The Dutch National Police’s National High Tech Crime Unit, Europol’s European Cybercrime Centre, Kaspersky, and other collaborators created the No More Ransom campaign in 2016 to battle ransomware and aid individuals impacted (https://apo-opa.info/3OuXz8d). Participants offer decryption tools, best practises, and instructions for reporting cybercrimes on the official website, regardless of where the incident occurred. These priceless tools have assisted 173 ransomware families’ victims in regaining access to their data without paying any ransoms. The effort also attempts to spread knowledge about ransomware and infection avoidance strategies. Kaspersky has been a significant contributor to No More Ransom since the initiative’s beginning as a founding member.

• Consider according to the guidelines provided by Kaspersky to safeguard both you and your company from ransomware attacks:
• Avoid using public networks to access remote desktop/management services (such RDP, MSSQL, etc.) unless it is absolutely required, and whenever you do, make sure to protect them with strong passwords, two-factor authentication, and firewall restrictions.
• Install any patches that are readily accessible for the commercial VPN services you are using to give remote workers access and serve as network gateways.
• Maintain software updates on all of your devices to stop ransomware from taking advantage of security flaws.

• Detecting lateral movements and data exfiltration to the Internet should be the main focus of your defence plan. Pay close attention to the outgoing traffic to spot connections from fraudsters.
• Regularly backup your data, paying close attention to offline backup techniques. Make sure you can rapidly get to it if necessary in an emergency.
• AVOID DOWNLOADING AND INSTALLING PIRATED OR UNKNOWN SOURCES OF SOFTWARE.
• Evaluate and audit the access to your environment that your managed services and supply chain have.
• In the sad event of data theft, create an action plan for the reputational damage of your data exposure.

• Use tools like Kaspersky Managed Detection and Response (https://apo-opa.info/3DvXkDx) and Kaspersky Endpoint Detection and Response Expert (https://apo-opa.info/3OsQQvs) to detect and stop attacks in their early phases, before attackers succeed in achieving their objectives.
• Educate your staff on environmental protection for the workplace. Specialised training programmes, such those offered by the Kaspersky Automated Security Awareness Platform (https://apo-opa.info/3X1m0wN), can be beneficial.

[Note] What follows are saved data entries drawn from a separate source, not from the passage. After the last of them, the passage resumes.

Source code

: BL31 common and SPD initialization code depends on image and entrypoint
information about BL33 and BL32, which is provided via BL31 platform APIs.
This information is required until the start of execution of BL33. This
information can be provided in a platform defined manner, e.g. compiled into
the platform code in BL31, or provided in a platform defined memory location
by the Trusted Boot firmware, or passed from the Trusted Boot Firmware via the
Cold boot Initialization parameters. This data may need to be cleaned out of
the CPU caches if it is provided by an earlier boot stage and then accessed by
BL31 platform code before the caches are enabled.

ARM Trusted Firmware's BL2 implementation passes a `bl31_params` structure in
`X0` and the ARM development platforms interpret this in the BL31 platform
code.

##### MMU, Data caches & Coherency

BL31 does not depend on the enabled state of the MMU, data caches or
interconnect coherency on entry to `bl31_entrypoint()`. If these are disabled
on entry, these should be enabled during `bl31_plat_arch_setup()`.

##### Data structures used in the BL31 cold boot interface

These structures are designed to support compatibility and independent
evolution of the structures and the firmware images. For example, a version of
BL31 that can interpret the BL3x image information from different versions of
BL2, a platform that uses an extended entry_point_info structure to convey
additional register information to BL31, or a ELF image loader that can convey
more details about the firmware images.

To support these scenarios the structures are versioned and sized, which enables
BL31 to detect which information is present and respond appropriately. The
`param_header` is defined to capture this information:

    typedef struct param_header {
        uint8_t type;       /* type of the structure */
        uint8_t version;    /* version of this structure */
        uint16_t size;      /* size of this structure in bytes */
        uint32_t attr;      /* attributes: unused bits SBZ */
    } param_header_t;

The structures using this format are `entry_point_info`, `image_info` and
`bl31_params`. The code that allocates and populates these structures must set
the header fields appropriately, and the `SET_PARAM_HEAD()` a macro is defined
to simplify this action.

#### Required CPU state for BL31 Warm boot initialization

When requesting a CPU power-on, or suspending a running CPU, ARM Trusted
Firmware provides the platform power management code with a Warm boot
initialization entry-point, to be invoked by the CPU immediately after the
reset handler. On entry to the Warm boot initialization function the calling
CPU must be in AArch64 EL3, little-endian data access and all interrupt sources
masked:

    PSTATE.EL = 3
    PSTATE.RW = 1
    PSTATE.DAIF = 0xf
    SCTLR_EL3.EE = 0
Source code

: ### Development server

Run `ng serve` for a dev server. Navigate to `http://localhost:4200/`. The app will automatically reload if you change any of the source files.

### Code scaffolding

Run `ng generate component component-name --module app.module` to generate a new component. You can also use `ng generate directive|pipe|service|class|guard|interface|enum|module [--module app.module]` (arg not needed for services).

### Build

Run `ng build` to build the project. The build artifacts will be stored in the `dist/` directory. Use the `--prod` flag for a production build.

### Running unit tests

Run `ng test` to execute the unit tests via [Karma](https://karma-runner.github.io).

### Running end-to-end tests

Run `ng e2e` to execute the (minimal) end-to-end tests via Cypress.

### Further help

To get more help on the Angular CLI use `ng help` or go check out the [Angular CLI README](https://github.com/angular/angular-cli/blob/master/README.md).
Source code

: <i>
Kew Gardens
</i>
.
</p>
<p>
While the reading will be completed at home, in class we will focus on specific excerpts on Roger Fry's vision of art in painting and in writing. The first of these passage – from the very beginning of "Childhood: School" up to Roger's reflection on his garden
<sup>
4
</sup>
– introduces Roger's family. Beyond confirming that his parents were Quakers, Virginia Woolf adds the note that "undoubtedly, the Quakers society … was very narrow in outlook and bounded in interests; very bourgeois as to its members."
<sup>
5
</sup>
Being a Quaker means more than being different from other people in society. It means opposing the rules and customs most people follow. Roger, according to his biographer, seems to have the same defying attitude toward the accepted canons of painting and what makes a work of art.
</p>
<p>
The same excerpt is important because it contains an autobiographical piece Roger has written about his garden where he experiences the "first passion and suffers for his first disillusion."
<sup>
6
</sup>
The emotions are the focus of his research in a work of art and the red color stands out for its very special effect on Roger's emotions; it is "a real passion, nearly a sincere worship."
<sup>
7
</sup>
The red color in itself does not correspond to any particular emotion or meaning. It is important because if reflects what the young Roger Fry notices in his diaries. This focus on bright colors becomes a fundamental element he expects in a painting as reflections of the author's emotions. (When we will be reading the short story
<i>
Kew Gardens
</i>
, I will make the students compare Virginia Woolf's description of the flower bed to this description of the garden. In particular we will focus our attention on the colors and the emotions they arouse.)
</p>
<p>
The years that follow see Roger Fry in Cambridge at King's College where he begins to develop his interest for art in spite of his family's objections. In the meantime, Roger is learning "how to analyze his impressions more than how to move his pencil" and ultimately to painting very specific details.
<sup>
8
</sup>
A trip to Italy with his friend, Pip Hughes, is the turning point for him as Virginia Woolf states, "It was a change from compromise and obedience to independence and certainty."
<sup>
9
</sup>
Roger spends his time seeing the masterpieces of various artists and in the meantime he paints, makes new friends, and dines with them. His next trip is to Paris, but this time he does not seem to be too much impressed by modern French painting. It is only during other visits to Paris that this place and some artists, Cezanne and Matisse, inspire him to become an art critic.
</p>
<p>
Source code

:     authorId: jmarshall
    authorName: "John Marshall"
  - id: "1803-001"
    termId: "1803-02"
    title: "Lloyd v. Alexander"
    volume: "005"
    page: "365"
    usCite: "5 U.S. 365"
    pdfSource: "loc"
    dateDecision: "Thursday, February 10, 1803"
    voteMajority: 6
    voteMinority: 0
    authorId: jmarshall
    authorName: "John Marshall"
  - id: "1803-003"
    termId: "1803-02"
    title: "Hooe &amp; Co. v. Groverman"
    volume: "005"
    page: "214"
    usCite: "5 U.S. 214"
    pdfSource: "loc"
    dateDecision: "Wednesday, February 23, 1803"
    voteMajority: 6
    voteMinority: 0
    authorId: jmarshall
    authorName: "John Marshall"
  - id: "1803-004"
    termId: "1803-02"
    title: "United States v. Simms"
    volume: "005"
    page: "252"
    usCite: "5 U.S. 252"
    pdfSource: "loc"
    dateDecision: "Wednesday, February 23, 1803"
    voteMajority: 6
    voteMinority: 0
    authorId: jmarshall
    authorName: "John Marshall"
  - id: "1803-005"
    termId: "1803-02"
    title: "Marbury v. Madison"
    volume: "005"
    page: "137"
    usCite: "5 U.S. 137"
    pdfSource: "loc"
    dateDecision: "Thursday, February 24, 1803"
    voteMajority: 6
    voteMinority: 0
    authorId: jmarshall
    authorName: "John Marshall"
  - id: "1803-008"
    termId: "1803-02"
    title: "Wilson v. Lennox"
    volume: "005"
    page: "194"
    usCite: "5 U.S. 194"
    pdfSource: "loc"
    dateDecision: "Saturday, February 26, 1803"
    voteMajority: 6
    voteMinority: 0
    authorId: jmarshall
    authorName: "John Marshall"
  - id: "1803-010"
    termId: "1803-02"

• Use a trustworthy endpoint security programme like Kaspersky Endpoint Security for Business, which has a remediation engine that can undo harmful acts, behaviour detection, and exploit protection built in. Additionally, KESB has defence systems that can stop cybercriminals from removing it.
• Utilise the most recent Threat Intelligence data (https://apo-opa.info/43V1DnQ) to keep abreast of the TTPs that threat actors are actually employing. A single point of access for Kaspersky’s TI, the Kaspersky Threat Intelligence Portal offers information on cyberattacks and insights acquired by our team over a 25-year period.